◆ Supplied information ◆
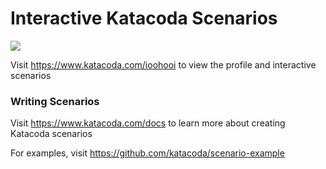 # Interactive Katacoda Scenarios

[![](http://shields.katacoda.com/katacoda/ioohooi/count.svg)](https://www.katacoda.com/ioohooi "Get your profile on Katacoda.com")

Visit https://www.katacoda.com/ioohooi to view the profile and interactive scenarios

### Writing Scenarios
Visit https://www.katacoda.com/docs to learn more about creating Katacoda scenarios

For examples, visit https://github.com/katacoda/scenario-example
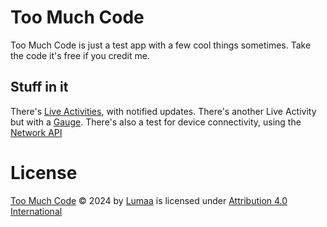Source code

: # Too Much Code
Too Much Code is just a test app with a few cool things sometimes. Take the code it's free if you credit me.

## Stuff in it
There's [Live Activities](https://developer.apple.com/documentation/activitykit/displaying-live-data-with-live-activities), with notified updates. There's another Live Activity but with a [Gauge](https://sarunw.com/posts/swiftui-gauge/#accessorycircularcapacity). There's also a test for device connectivity, using the [Network API](https://developer.apple.com/documentation/network)

# License
[Too Much Code](https://github.com/lumaa-dev/Too-Much-Code) © 2024 by [Lumaa](https://lumaa.fr/) is licensed under [Attribution 4.0 International](http://creativecommons.org/licenses/by/4.0/)
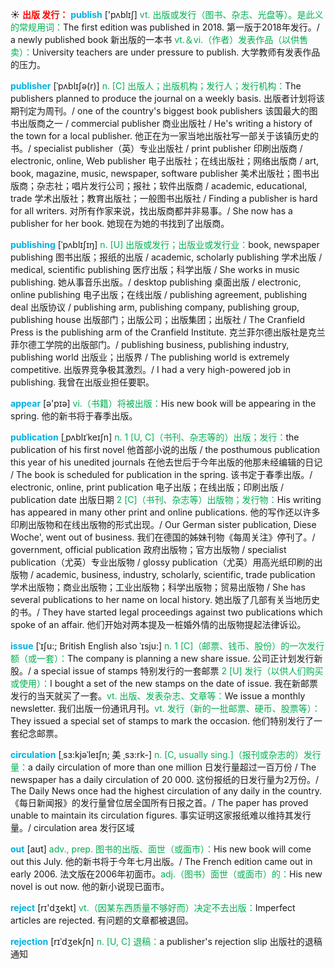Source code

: ☀ <font color="red">**出版 发行：**</font>
<font color="sky blue">**publish**</font> ['pʌblɪʃ] 
<font color="#00b050">vt. 出版或发行（图书、杂志、光盘等）。是此义的常规用词：</font>The first edition was published in 2018. 第一版于2018年发行。/ a newly published book 新出版的一本书 <font color="#00b050">vt.＆vi.（作者）发表作品（以供售卖）：</font>University teachers are under pressure to publish. 大学教师有发表作品的压力。
           
<font color="sky blue">**publisher**</font> [ˈpʌblɪʃə(r)]
<font color="#00b050">n. [C] 出版人；出版机构；发行人；发行机构：</font>The publishers planned to produce the journal on a weekly basis. 出版者计划将该期刊定为周刊。/ one of the country's biggest book publishers 该国最大的图书出版商之一 / commercial publisher 商业出版社 / He's writing a history of the town for a local publisher. 他正在为一家当地出版社写一部关于该镇历史的书。/ specialist publisher（英）专业出版社 / print publisher 印刷出版商 / electronic, online, Web publisher 电子出版社；在线出版社；网络出版商 / art, book, magazine, music, newspaper, software publisher 美术出版社；图书出版商；杂志社；唱片发行公司；报社；软件出版商 / academic, educational, trade 学术出版社；教育出版社；一般图书出版社 / Finding a publisher is hard for all writers. 对所有作家来说，找出版商都并非易事。/ She now has a publisher for her book. 她现在为她的书找到了出版商。

<font color="sky blue">**publishing**</font> [ˈpʌblɪʃɪŋ]
<font color="#00b050">n. [U] 出版或发行；出版业或发行业：</font>book, newspaper publishing 图书出版；报纸的出版 / academic, scholarly publishing 学术出版 / medical, scientific publishing 医疗出版；科学出版 / She works in music publishing. 她从事音乐出版。/ desktop publishing 桌面出版 / electronic, online publishing 电子出版；在线出版 / publishing agreement, publishing deal 出版协议 / publishing arm, publishing company, publishing group, publishing house 出版部门；出版公司；出版集团；出版社 / The Cranfield Press is the publishing arm of the Cranfield Institute. 克兰菲尔德出版社是克兰菲尔德工学院的出版部门。/ publishing business, publishing industry, publishing world 出版业；出版界 / The publishing world is extremely competitive. 出版界竞争极其激烈。/ I had a very high-powered job in publishing. 我曾在出版业担任要职。

<font color="sky blue">**appear**</font> [ə'pɪə] 
<font color="#00b050">vi.（书籍）将被出版：</font>His new book will be appearing in the spring. 他的新书将于春季出版。
                      
<font color="sky blue">**publication**</font> [ˌpʌblɪˈkeɪʃn]
<font color="#00b050">n. 1 [U, C]（书刊、杂志等的）出版；发行：</font>the publication of his first novel 他首部小说的出版 / the posthumous publication this year of his unedited journals 在他去世后于今年出版的他那未经编辑的日记 / The book is scheduled for publication in the spring. 该书定于春季出版。/ electronic, online, print publication 电子出版；在线出版；印刷出版 / publication date 出版日期 <font color="#00b050">2 [C]（书刊、杂志等）出版物；发行物：</font>His writing has appeared in many other print and online publications. 他的写作还以许多印刷出版物和在线出版物的形式出现。/ Our German sister publication, Diese Woche', went out of business. 我们在德国的姊妹刊物《每周关注》停刊了。/ government, official publication 政府出版物；官方出版物 / specialist publication（尤英）专业出版物 / glossy publication（尤英）用高光纸印刷的出版物 / academic, business, industry, scholarly, scientific, trade publication 学术出版物；商业出版物；工业出版物；科学出版物；贸易出版物 / She has several publications to her name on local history. 她出版了几部有关当地历史的书。/ They have started legal proceedings against two publications which spoke of an affair. 他们开始对两本提及一桩婚外情的出版物提起法律诉讼。

<font color="sky blue">**issue**</font> [ˈɪʃu:; British English also ˈɪsju:]
<font color="#00b050">n. 1 [C]（邮票、钱币、股份）的一次发行额（或一套）：</font>The company is planning a new share issue. 公司正计划发行新股。/ a special issue of stamps 特别发行的一套邮票 <font color="#00b050">2 [U] 发行（以供人们购买或使用）：</font>I bought a set of the new stamps on the date of issue. 我在新邮票发行的当天就买了一套。<font color="#00b050">vt. 出版、发表杂志、文章等：</font>We issue a monthly newsletter. 我们出版一份通讯月刊。<font color="#00b050">vt. 发行（新的一批邮票、硬币、股票等）：</font>They issued a special set of stamps to mark the occasion. 他们特别发行了一套纪念邮票。
           
<font color="sky blue">**circulation**</font> [ˌsɜ:kjəˈleɪʃn; 美 ˌsɜ:rk-]
<font color="#00b050">n. [C, usually sing.]（报刊或杂志的）发行量：</font>a daily circulation of more than one million 日发行量超过一百万份 / The newspaper has a daily circulation of 20 000. 这份报纸的日发行量为2万份。/ The Daily News once had the highest circulation of any daily in the country.《每日新闻报》的发行量曾位居全国所有日报之首。/ The paper has proved unable to maintain its circulation figures. 事实证明这家报纸难以维持其发行量。/ circulation area 发行区域

<font color="sky blue">**out**</font> [aʊt] 
<font color="#00b050">adv., prep. 图书的出版、面世（或面市）：</font>His new book will come out this July. 他的新书将于今年七月出版。/ The French edition came out in early 2006. 法文版在2006年初面市。<font color="#00b050">adj.（图书）面世（或面市）的：</font>His new novel is out now. 他的新小说现已面市。

<font color="sky blue">**reject**</font> [rɪ'dӡekt] 
<font color="#00b050">vt.（因某东西质量不够好而）决定不去出版：</font>Imperfect articles are rejected. 有问题的文章都被退回。
           
<font color="sky blue">**rejection**</font> [rɪˈdʒekʃn]
<font color="#00b050">n. [U, C] 退稿：</font>a publisher's rejection slip 出版社的退稿通知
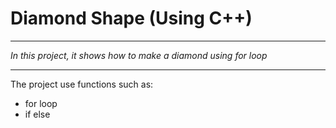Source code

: # **Diamond Shape (Using C++)**

---

_In this project, it shows how to make a diamond using for loop_

---

The project use functions such as:
* for loop
* if else


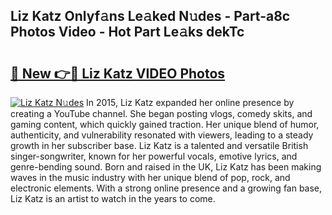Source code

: ## Liz Katz Onlyf𝚊ns Le𝚊ked N𝚞des - Part-a8c Photos Video - Hot Part Le𝚊ks dekTc

# <h2><a href="http://ab4769.deff.icu/?id=Liz+Katz">🔗 New 👉🔴 Liz Katz VIDEO Photos</a></h2>

[![Liz Katz N𝚞des](https://i.imgur.com/rIISA9y.gif)](http://ab4769.deff.icu/?id=Liz+Katz)
In 2015, Liz Katz expanded her online presence by creating a YouTube channel. She began posting vlogs, comedy skits, and gaming content, which quickly gained traction. Her unique blend of humor, authenticity, and vulnerability resonated with viewers, leading to a steady growth in her subscriber base. Liz Katz is a talented and versatile British singer-songwriter, known for her powerful vocals, emotive lyrics, and genre-bending sound. Born and raised in the UK, Liz Katz has been making waves in the music industry with her unique blend of pop, rock, and electronic elements. With a strong online presence and a growing fan base, Liz Katz is an artist to watch in the years to come.
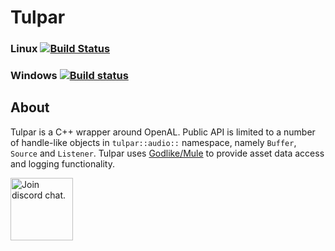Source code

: # Tulpar

### Linux [![Build Status](https://travis-ci.org/Godlike/Tulpar.svg?branch=master)](https://travis-ci.org/Godlike/Tulpar)

### Windows [![Build status](https://ci.appveyor.com/api/projects/status/7cptrmp9xy4s5yy5?svg=true)](https://ci.appveyor.com/project/dsodintsov/tulpar)

## About
Tulpar is a C++ wrapper around OpenAL.
Public API is limited to a number of handle-like objects in `tulpar::audio::` namespace, namely `Buffer`, `Source` and `Listener`.
Tulpar uses [Godlike/Mule](https://github.com/Godlike/Mule) to provide asset data access and logging functionality.

<a target="_blank" href="https://discord.gg/TNQ7Swc">
  <img src="https://discordapp.com/assets/bb408e0343ddedc0967f246f7e89cebf.svg" alt="Join discord chat." width="100">
</a>
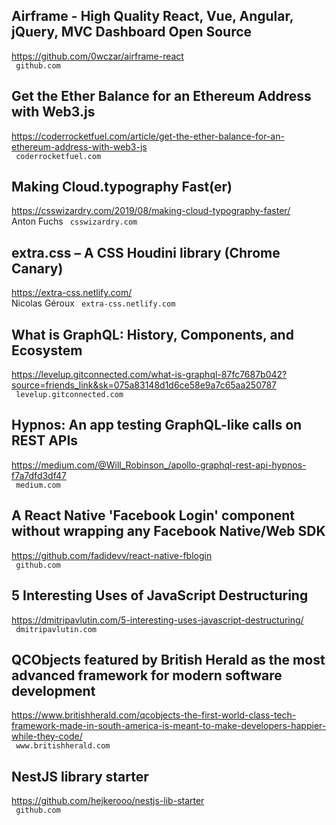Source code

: ## Airframe - High Quality React, Vue, Angular, jQuery, MVC Dashboard Open Source  
https://github.com/0wczar/airframe-react  
 ` github.com`
  

## Get the Ether Balance for an Ethereum Address with Web3.js  
https://coderrocketfuel.com/article/get-the-ether-balance-for-an-ethereum-address-with-web3-js  
 ` coderrocketfuel.com`
  

## Making Cloud.typography Fast(er)  
https://csswizardry.com/2019/08/making-cloud-typography-faster/  
Anton Fuchs ` csswizardry.com`
  

## extra.css – A CSS Houdini library (Chrome Canary)  
https://extra-css.netlify.com/  
Nicolas Géroux ` extra-css.netlify.com`
  

## What is GraphQL: History, Components, and Ecosystem  
https://levelup.gitconnected.com/what-is-graphql-87fc7687b042?source=friends_link&sk=075a83148d1d6ce58e9a7c65aa250787  
 ` levelup.gitconnected.com`
  

## Hypnos: An app testing GraphQL-like calls on REST APIs  
https://medium.com/@Will_Robinson_/apollo-graphql-rest-api-hypnos-f7a7dfd3df47  
 ` medium.com`
  

## A React Native 'Facebook Login' component without wrapping any Facebook Native/Web SDK  
https://github.com/fadidevv/react-native-fblogin  
 ` github.com`
  

## 5 Interesting Uses of JavaScript Destructuring  
https://dmitripavlutin.com/5-interesting-uses-javascript-destructuring/  
 ` dmitripavlutin.com`
  

## QCObjects featured by British Herald as the most advanced framework for modern software development  
https://www.britishherald.com/qcobjects-the-first-world-class-tech-framework-made-in-south-america-is-meant-to-make-developers-happier-while-they-code/  
 ` www.britishherald.com`
  

## NestJS library starter  
https://github.com/hejkerooo/nestjs-lib-starter  
 ` github.com`
  

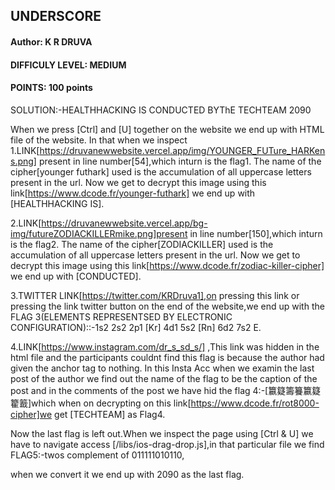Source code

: ## UNDERSCORE
#### Author: K R DRUVA
#### DIFFICULY LEVEL: MEDIUM
#### POINTS: 100 points

SOLUTION:-HEALTHHACKING IS CONDUCTED BYThE TECHTEAM 2090

When we press [Ctrl] and [U] together  on the website we end up with HTML file of the  website.
In that when we inspect 
1.LINK[https://druvanewwebsite.vercel.app/img/YOUNGER_FUTure_HARKens.png] present in line number[54],which inturn is the flag1.
The name of the cipher[younger futhark] used is the accumulation of all uppercase letters present in the url.
Now we get to decrypt this image using this link[https://www.dcode.fr/younger-futhark] we end up with [HEALTHHACKING IS].


2.LINK[https://druvanewwebsite.vercel.app/bg-img/futureZODIACKILLERmike.png]present in line number[150],which inturn is the flag2.
The name of the cipher[ZODIACKILLER] used is the accumulation of all uppercase letters present in the url.
Now we get to decrypt this image using this link[https://www.dcode.fr/zodiac-killer-cipher] we end up with [CONDUCTED].


3.TWITTER LINK[https://twitter.com/KRDruva1],on pressing this link or pressing the link twitter button on the end of the website,we end up with the FLAG 3(ELEMENTS REPRESENTSED BY ELECTRONIC CONFIGURATION)::-1s2 2s2 2p1 [Kr] 4d1 5s2 [Rn] 6d2 7s2 E.


4.LINK[https://www.instagram.com/dr_s_sd_s/] ,This link was hidden in the html file and the participants couldnt find this flag is because the author had given the anchor tag to nothing.
In this Insta Acc when we examin the last post of the author we find out the name of the flag to be the caption of the post and in the comments of the post we have hid the flag 4:-[籝籎籌籑籝籎籊籖]which when on decrypting  on this link[https://www.dcode.fr/rot8000-cipher]we get [TECHTEAM] as Flag4.


Now the last flag is left out.When we inspect the page using [Ctrl & U] we have to navigate access [/libs/ios-drag-drop.js],in that particular file we find FLAG5:-twos complement of 011111010110,

when we convert it we end up with 2090 as the last flag.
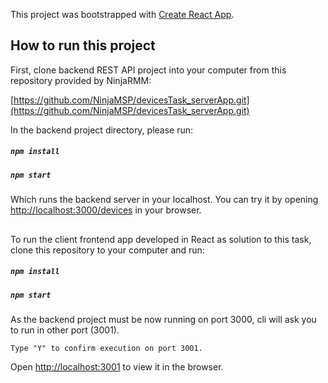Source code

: This project was bootstrapped with [Create React App](https://github.com/facebook/create-react-app).

## How to run this project

First, clone backend REST API project into your computer from this repository provided by NinjaRMM:

[https://github.com/NinjaMSP/devicesTask_serverApp.git](https://github.com/NinjaMSP/devicesTask_serverApp.git)

In the backend project directory, please run:
##### `npm install`
##### `npm start`

Which runs the backend server in your localhost. You can try it by opening [http://localhost:3000/devices](http://localhost:3000/devices) in your browser.

##
To run the client frontend app developed in React as solution to this task, clone this repository to your computer and run:
##### `npm install`
##### `npm start`

As the backend project must be now running on port 3000, cli will ask you to run in other port (3001). 

`Type "Y" to confirm execution on port 3001.`

Open [http://localhost:3001](http://localhost:3001) to view it in the browser.
  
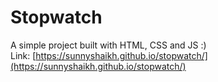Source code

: # Stopwatch
A simple project built with HTML, CSS and JS :) <br />
Link: [https://sunnyshaikh.github.io/stopwatch/](https://sunnyshaikh.github.io/stopwatch/)
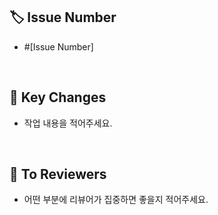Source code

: ## 🏷 Issue Number
- #[Issue Number]

<br>

## 📍 Key Changes
- 작업 내용을 적어주세요.

<br>

## 🙏 To Reviewers 
- 어떤 부분에 리뷰어가 집중하면 좋을지 적어주세요.

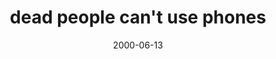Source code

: ---
layout: base.njk
title : 'dead people can&#39;t use phones' 
view_title : 'dead people can&#39;t use phones' 
year : '2000' 
date : '2000-06-13' 
img_file : '/drawing/deadpeople.png' 
html_file : 'deadphone' 
next_html : 'craziness.html' 
year_order : '403' 
permalink : "title/{{html_file}}.html"
---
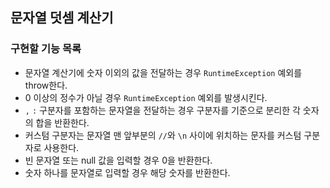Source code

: ## 문자열 덧셈 계산기

### 구현할 기능 목록
- 문자열 계산기에 숫자 이외의 값을 전달하는 경우 `RuntimeException` 예외를 throw한다.
- 0 이상의 정수가 아닐 경우 `RuntimeException` 예외를 발생시킨다.
- `,` `:` 구분자를 포함하는 문자열을 전달하는 경우 구분자를 기준으로 분리한 각 숫자의 합을 반환한다.
- 커스텀 구분자는 문자열 맨 앞부분의 `//`와 `\n` 사이에 위치하는 문자를 커스텀 구분자로 사용한다.
- 빈 문자열 또는 null 값을 입력할 경우 0을 반환한다.
- 숫자 하나를 문자열로 입력할 경우 해당 숫자를 반환한다.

◆ Task description ◆
Repeat each line of the listing word for word, from the first through the line that contains "Visit https://www.katacoda.com/ioohooi to". Any picture stays out.

◆ Expected output ◆
 # Interactive Katacoda Scenarios

[![](http://shields.katacoda.com/katacoda/ioohooi/count.svg)](https://www.katacoda.com/ioohooi "Get your profile on Katacoda.com")

Visit https://www.katacoda.com/ioohooi to view the profile and interactive scenarios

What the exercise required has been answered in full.